Angered by such venom the Travellers sought their right of reply and one of their number, Alexi, made the front page with his retaliatory strike. The Hebden Bridge Times aired his view that forcing Travellers to move on was ethnic cleansing and that comparisons with refugees missed the point that Travellers wanted the life they lived. Sir Bernard, he said, was an “old busy body” who had no right to give Travellers a bad name just because he disagreed with their creed.

“If people are willing to take the piss out of us then we have to answer back,” he told Squall. “After the article went in, there were letters printed agreeing with us. One person who wrote said he would rather have us as neighbours than Bernard Ingham.”


Travellers after the Criminal Justice Act
Hebden Bridge site. Photo: Richard Heys

But was it just a verbal snarling? It seems to the Travellers that when Sir Bernard barks, the local establishment bites. They believe that his comments have hastened their enforced departure. They understand that the landowner was content to leave them be until Sir Bernard’s complaints put them in the headlines and calls for their eviction ensued. The county court has ordered them to quit the site and by the time Squall 14 appears the community will have disbanded.

The granting of the eviction order prompted a second savaging with sharpened claws. Ingham’s column in early August lashed out that the Travellers were “yobs” who were “shamelessly exploitative”, “grossly antisocial”, guilty of “assorted intimidations” and kept by tax payers “in their booze, fags, idleness and provocation”.
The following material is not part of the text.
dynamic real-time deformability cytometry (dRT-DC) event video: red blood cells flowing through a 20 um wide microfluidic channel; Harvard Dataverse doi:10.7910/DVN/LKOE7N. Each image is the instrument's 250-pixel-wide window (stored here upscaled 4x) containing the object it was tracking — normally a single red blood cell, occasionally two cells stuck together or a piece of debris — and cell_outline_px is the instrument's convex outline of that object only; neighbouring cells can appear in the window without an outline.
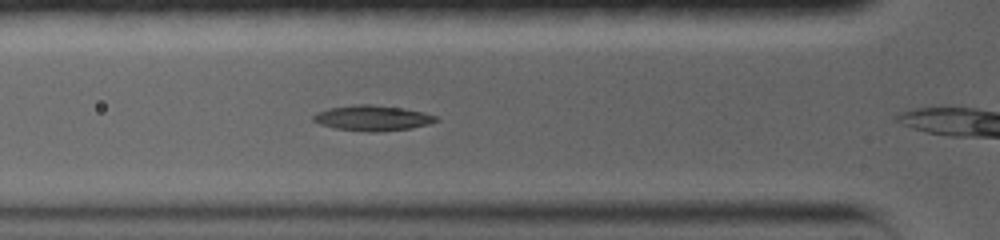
{"species": "common noctule bat (a hibernating species)", "species_latin": "Nyctalus noctula", "temperature_condition": "warm", "stored_images_in_passage": 3, "camera_frame_rate_fps": 5000, "um_per_image_px": 0.085, "animal": {"sex": "female", "body_mass_g": 19.0, "forearm_length_mm": 56.7}, "frame": {"image": 1, "passage_image": 3, "time_ms": 1.6, "image_size_px": [1000, 240], "cell_outline_px": [[436, 120], [428, 124], [408, 128], [376, 132], [368, 132], [336, 128], [320, 124], [312, 120], [312, 116], [320, 112], [332, 108], [364, 104], [396, 108], [420, 112], [436, 116]], "centroid_in_image_um": [31.61, 10.06], "position_along_channel_um": 94.2, "area_um2": 17.22}}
But in this latest attack Sir Bernard worried some new and unexpected prey. He growled that the “Traveller crisis” had been a “disgraceful episode” in the history of Hebden Bridge for which several parties must bear blame - the townsfolk should not have acquiesced to the “occupation”; the landowner should not have waited six months before going to court; “wet, flabby” liberals in the town should not have supported the Travellers in the face of criticism; and the borough council and the police should not have sat back and watched it all happen.

In recent weeks Travellers have been accused in the press of assaulting a cyclist on the canal tow path, marauding fully clothed in a public paddling pool, smashing bottles and stirring up bother by taking refuge in a mini-market from, according to the Travellers, a gang of drink-steaming locals who’d been haranguing them in a pub. Some of the group concede that the behaviour of a few new arrivals has fuelled the tension.

Sitting out on a sunny afternoon, camp members licked their wounds:

“Since these articles, we’ve become good scapegoats for everything that goes wrong here. The coverage has definitely stirred up local feeling and made it worse for us. The police helicopter is always flying over now. But not everyone in the town feels hostile towards us. It’s actually more tolerant than most places. At the train station and in some of the shops they’ve been great with us and the people on the barges feel more secure with us nearby because it stops them getting their windows smashed.

“He should get a life if he’s got nothing better to do than slag off people who live their life in a different way. It’s just a power trip”.

“He goes on about who pays for us but many of us have worked for years. And who pays for people when they’re in politics anyway? That’s all public money and we’re the public.”

And if Sir Bernard popped round to pass on his views jowl-to-face? “We’d cover him in jam and let the ferrets out.”